Perhaps because I’ve been a reticent, shy speaker at times in my life, I don’t freak out when clients have “nothing” to say. I put “nothing” in quotes because just because there are no immediate needs crowding through the doorway of the mouth to get out into broad daylight where they can be tended to doesn’t mean there are no needs and that the client is actually empty. 

And maybe because I’ve always found creativity a soothing and familiar backdoor to my psyche, I have naturally gravitated toward bringing that into my sessions with clients. Don’t forget, the back door is the one that leads to the kitchen table, where there’s a big slice of apple pie, or where the bills are piled up, several months behind, or where the report card landed when it came home from school. The back door is where it’s at.

So use the back door if that’s the one that’s open.

As I mentioned in a previous post, you can always invite your client to draw or collage. (Be sure to your copy of 40 Art Prompts for Therapy.)

Or, you could do a directed writing exercise.

The Internal Weather Report and the Care Label exercises are my favorite creative writing tools for therapy. They also work in group settings, where group members enjoy hearing other people’s ideas, and often play off of one another in collaborative ways.

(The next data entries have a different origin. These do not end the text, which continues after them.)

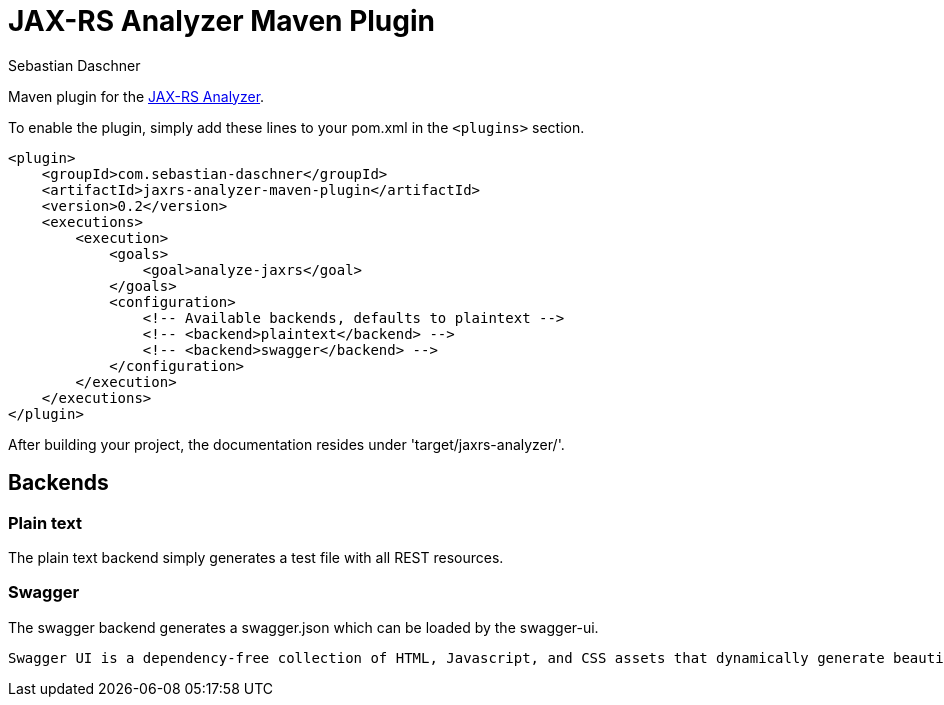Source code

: = JAX-RS Analyzer Maven Plugin
Sebastian Daschner

Maven plugin for the https://github.com/sdaschner/jaxrs-analyzer[JAX-RS Analyzer].

To enable the plugin, simply add these lines to your pom.xml in the `<plugins>` section.

----
<plugin>
    <groupId>com.sebastian-daschner</groupId>
    <artifactId>jaxrs-analyzer-maven-plugin</artifactId>
    <version>0.2</version>
    <executions>
        <execution>
            <goals>
                <goal>analyze-jaxrs</goal>
            </goals>
            <configuration>
                <!-- Available backends, defaults to plaintext -->
                <!-- <backend>plaintext</backend> -->
                <!-- <backend>swagger</backend> -->
            </configuration>
        </execution>
    </executions>
</plugin>
----

After building your project, the documentation resides under 'target/jaxrs-analyzer/'.

== Backends

=== Plain text

The plain text backend simply generates a test file with all REST resources.

=== Swagger

The swagger backend generates a swagger.json which can be loaded by the swagger-ui.

 Swagger UI is a dependency-free collection of HTML, Javascript, and CSS assets that dynamically generate beautiful documentation from a Swagger-compliant API.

How to use writing in therapy

Like all new things you try in your sessions, introducing writing can be intimidating. Just remember to treat it like everything else your client shares with you—and follow these few guidelines to have a successful therapeutic writing experience.

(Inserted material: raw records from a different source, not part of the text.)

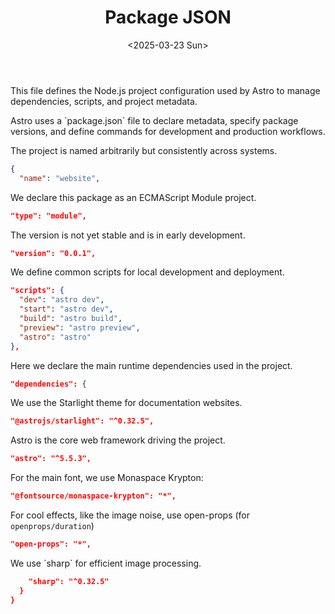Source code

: #+TITLE: Package JSON
#+DATE: <2025-03-23 Sun>
#+hugo_section: docs/0_meta/0a_website_generation

This file defines the Node.js project configuration used by Astro to manage dependencies, scripts, and project metadata.

Astro uses a `package.json` file to declare metadata, specify package versions, and define commands for development and production workflows.

The project is named arbitrarily but consistently across systems.

#+begin_src json :tangle ../package.json
{
  "name": "website",
#+end_src

We declare this package as an ECMAScript Module project.

#+begin_src json :tangle ../package.json
  "type": "module",
#+end_src

The version is not yet stable and is in early development.

#+begin_src json :tangle ../package.json
  "version": "0.0.1",
#+end_src

We define common scripts for local development and deployment.

#+begin_src json :tangle ../package.json
  "scripts": {
    "dev": "astro dev",
    "start": "astro dev",
    "build": "astro build",
    "preview": "astro preview",
    "astro": "astro"
  },
#+end_src

Here we declare the main runtime dependencies used in the project.

#+begin_src json :tangle ../package.json
  "dependencies": {
#+end_src

We use the Starlight theme for documentation websites.

#+begin_src json :tangle ../package.json
    "@astrojs/starlight": "^0.32.5",
#+end_src

Astro is the core web framework driving the project.

#+begin_src json :tangle ../package.json
    "astro": "^5.5.3",
#+end_src

For the main font, we use Monaspace Krypton:

#+begin_src json :tangle ../package.json
    "@fontsource/monaspace-krypton": "*",
#+end_src

For cool effects, like the image noise, use open-props (for =openprops/duration=)

#+begin_src json :tangle ../package.json
    "open-props": "*",
#+end_src

We use `sharp` for efficient image processing.

#+begin_src json :tangle ../package.json
    "sharp": "^0.32.5"
  }
}
#+end_src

  1. Try it yourself first. Take one of the writing prompts, set a timer, give the instruction and start writing. Do this as many times as it takes for you to feel you’ve had experience with this modality. Notice all the emotions associated with writing for therapy: how much resistance or eagerness comes up, how it feels doing it, how it feels to contemplate sharing it. 
  2. Try reading it aloud, as you will request your clients do. See how that feels. What boundaries would you need to place around this? (I cover this in 40 Writing Prompts for Therapy.)
  3. Remember that writing can bring out more sensitive material than the client intends, surprising both of you.
  4. Writing can be freeing for some, inhibiting for others. It’s not for everyone. You’ll know, because the person for whom writing doesn’t click will either write a just few words and stop, or begin telling you the “answer” to your prompt verbally.
  5. Let the client decide what to share and what to do with the written material when the session is over. Agency over your own output is essential. Many people have creative trauma over people co-opting their work, deriding it, making it public when it’s meant to be private, and a thousand other painful boundary violations.
  6. Stay away from evaluative feedback language, such as “that’s really good,” even if you think it is. Stick with I-language when responding to a client’s shared writing. “I am so moved by your description of…” 
  7. Use the simplest prompts, even just one word. You’ll be surprised at how much comes out.